Adam Smyth, a 21-year-old right winger who
spent four years in the OHL, is a rookie signed by the Wolves. He had 24
points and 160 penalty minutes in 50 games last season.

Despite the potential lack of scoring in the now stocked league,
20-year-old center Brad Schell, a rookie out of the WHL who had 92 points
in 71 games last season for Spokane, was assigned to Gwinnett. Twenty-two-year-old center Mike Stathopoulos was also assigned to Gwinnett. He had 51 points in 28 games for the University of Western Ontario.

Goaltending

Uber-prospect Kari Lehtonen, who would
have played for the Thrashers this season, returns in net. Last season
with the Wolves he had 20 wins, a 2.41 goals against average and a .926 save
percentage during the regular season and his numbers only got better during the
playoffs. By far the most talented player on the team, it will be
important both to him and the team to stay healthy and play as many games as he
can as he prepares for the rigors of the NHL.

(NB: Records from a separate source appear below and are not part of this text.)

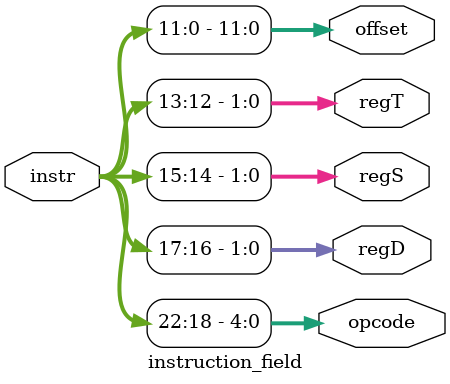
<source format=sv>

module instruction_field(

  input[22:0] instr,
  output reg[4:0] opcode,
  output reg[1:0] regD,
  output reg[1:0] regS,
  output reg[1:0] regT,
  output reg[11:0] offset

);

  
  assign opcode = instr[22:18];
  assign regD = instr[17:16];
  assign regS = instr[15:14];
  assign regT = instr[13:12];
  assign offset = instr[11:0];


endmodule


</source>
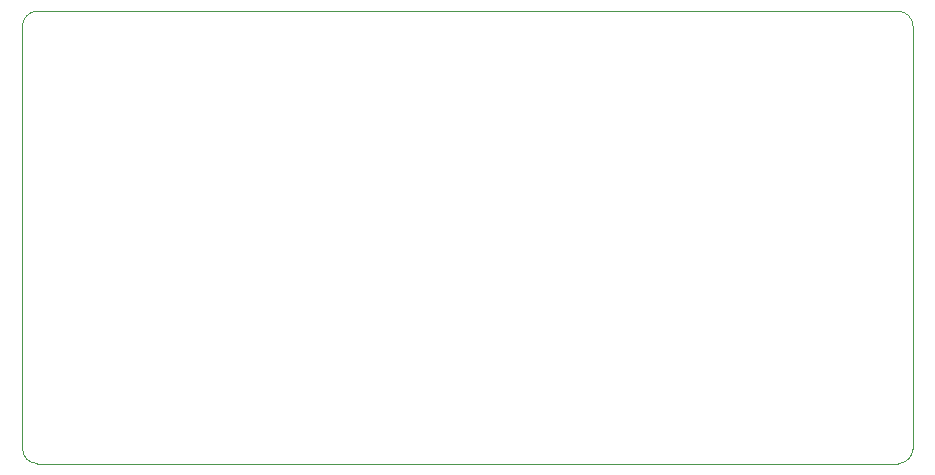
<source format=gbr>
%TF.GenerationSoftware,Altium Limited,Altium Designer,24.5.1 (21)*%
G04 Layer_Color=0*
%FSLAX45Y45*%
%MOMM*%
%TF.SameCoordinates,A56B3D6E-D5BE-476E-BB8E-EB53D717D8A4*%
%TF.FilePolarity,Positive*%
%TF.FileFunction,Profile,NP*%
%TF.Part,Single*%
G01*
G75*
%TA.AperFunction,Profile*%
%ADD104C,0.02540*%
D104*
X9560000Y5537000D02*
Y9113000D01*
D02*
G02*
X9687000Y9240000I127000J0D01*
G01*
X16973000D01*
D02*
G02*
X17100000Y9113000I0J-127000D01*
G01*
Y5537000D01*
D02*
G02*
X16973000Y5410000I-127000J0D01*
G01*
X9687000D01*
D02*
G02*
X9560000Y5537000I0J127000D01*
G01*
%TF.MD5,6793391997190d0bd70421b5591b264c*%
M02*

</source>
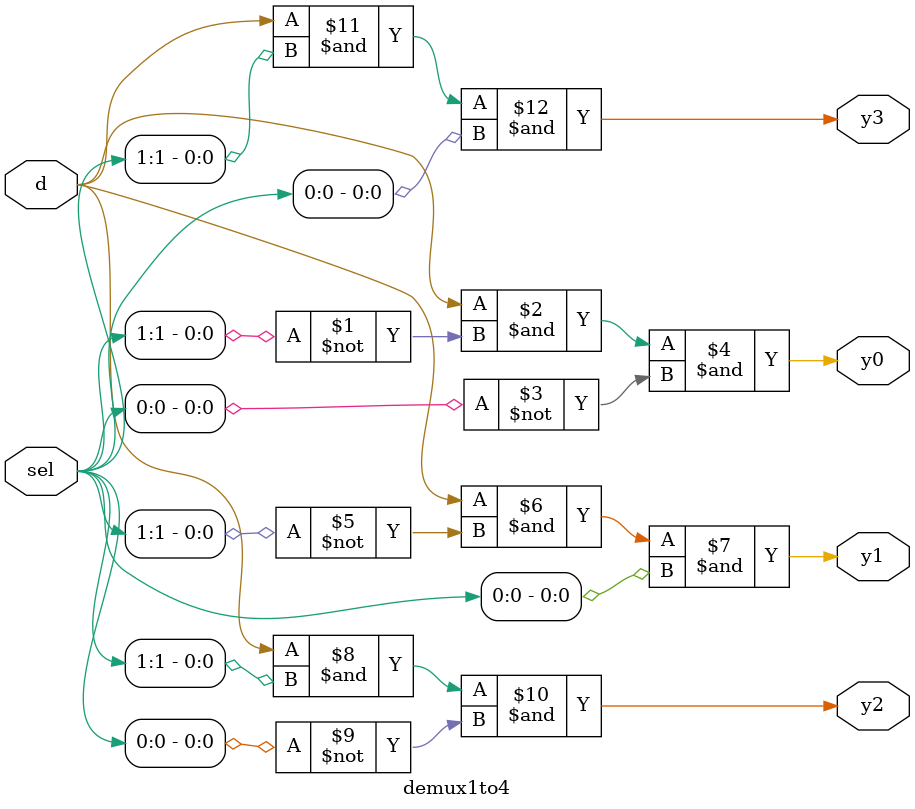
<source format=v>
module demux1to4(
    input  d,
    input  [1:0] sel,
    output y0, y1, y2, y3
);
    assign y0 = d & ~sel[1] & ~sel[0];
    assign y1 = d & ~sel[1] & sel[0];
    assign y2 = d & sel[1] & ~sel[0];
    assign y3 = d & sel[1] & sel[0];
endmodule


</source>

Veteran Frederic Cassivi, who backed up Lehtonen
last season, was not re-signed and has moved on to the Cincinnati Mighty
Ducks. In a surprise move, it will not be another vet replacing him, but
soon to be 22-year-old Michael Garnett, who split time between the Wolves and the
Gladiators last year. Garnett had good numbers in the 11 games he played
with the Wolves, posting a 7-3-2 record, a 2.63 goals against average and a .914
save percentage.

Adam Berkhoel, of the 2004 NCAA champion
Denver Pioneers acquired at the Entry Draft from the Blackhawks, remains with
the team for now, but will assume the starting role in Gwinnett.

Outlook

Lehtonen will need to be stellar in net as the
rest of the Wolves line-up does not compare favorably to the rest of the league,
stocked up due to the lockout. It could be a long year in Chicago for a
fanbase used to winning unless some of the youngsters step up quickly.

The Wolves open their season on the road against
the Milwaukee Admirals on October 15th.